Problem statement: Despite ongoing recovery efforts, South Africa continues to suffer severe impacts from flooding, with Mpumalanga experiencing significant loss of life, property damage, and economic setbacks. The increasing frequency and severity of flood events, coupled with the persistent vulnerability of affected communities, highlight a critical gap in identifying and mapping flood-prone areas. This underscores the urgent need for comprehensive, spatially-informed flood susceptibility assessments to support proactive planning and risk reduction in Mpumalanga.
Aim of the study: This study aims to analyse and quantify the relative significance of contributing factors to flood susceptibility and to identify and spatially delineate flood-prone areas in Mpumalanga through the application of a GIS-based Analytic Hierarchy Process (AHP) weighted overlay technique.
Data:
Rainfall, source: The Climate Hazards Group InfraRed Precipitation with Station data (CHIRPS)
Soil Type, source: Soil and Terrain Database for Southern Africa (SOTERSAF)
Slope, source: Derived from DEM data
Drainage density, source: Department of Water and Sanitation
Topographic Wetness Index (TWI), source: Derived from DEM
Methodology
Identification and Weighting of Contributing Factors
1.1. A square Analytic Hierarchy Process (AHP) pairwise comparison matrix was constructed to determine the relative importance of each flood-contributing factor.
1.2. Normalised weights were calculated using the nine-point scale developed by Saaty (1980) to evaluate the comparative significance of each criterion.
Data Collection and Preprocessing
2.1. Relevant geospatial data layers—rainfall, soil texture, drainage density, and elevation were collected from multiple sources.

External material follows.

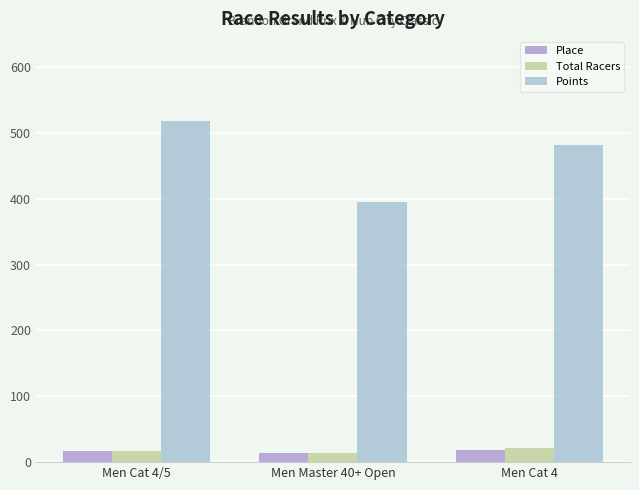

Count the number of data series in this chart.

3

2.2. The study area was clipped from the full datasets to define the spatial extent of analysis.
2.3. All datasets were projected to a common coordinate system (WGS84) to ensure spatial alignment during overlay operations.
Data Reclassification
3.1. Thematic layers were reclassified into five flood susceptibility classes:
1 (Low susceptibility)
2 (Moderate susceptibility)
3 (High susceptibility)
4 (Very high susceptibility)
5 (Extremely high susceptibility)
3.2. Vector datasets (e.g., drainage and soil type) were converted to raster format using the Feature to Raster tool in ArcGIS.

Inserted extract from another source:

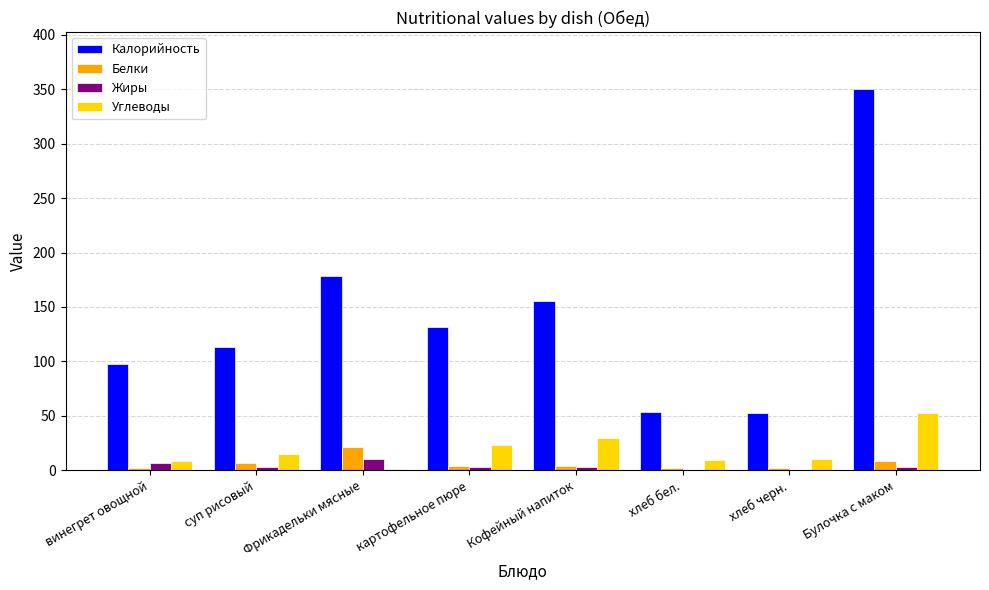

Are the bars grouped side by side (vs. stacked)?

Yes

3.3. For drainage data, a Multiple Ring Buffer tool was used to create distance-based buffer zones from rivers, which were then reclassified to reflect varying levels of flood risk.
Weighted Overlay Analysis
4.1. A raster-based weighted overlay analysis was conducted using the reclassified thematic layers and AHP-derived weights to generate the flood susceptibility map.
Model Validation
5.1. The resulting flood hazard map was validated by comparing model outputs with independent real-world observations to assess both quantitative accuracy and qualitative reliability.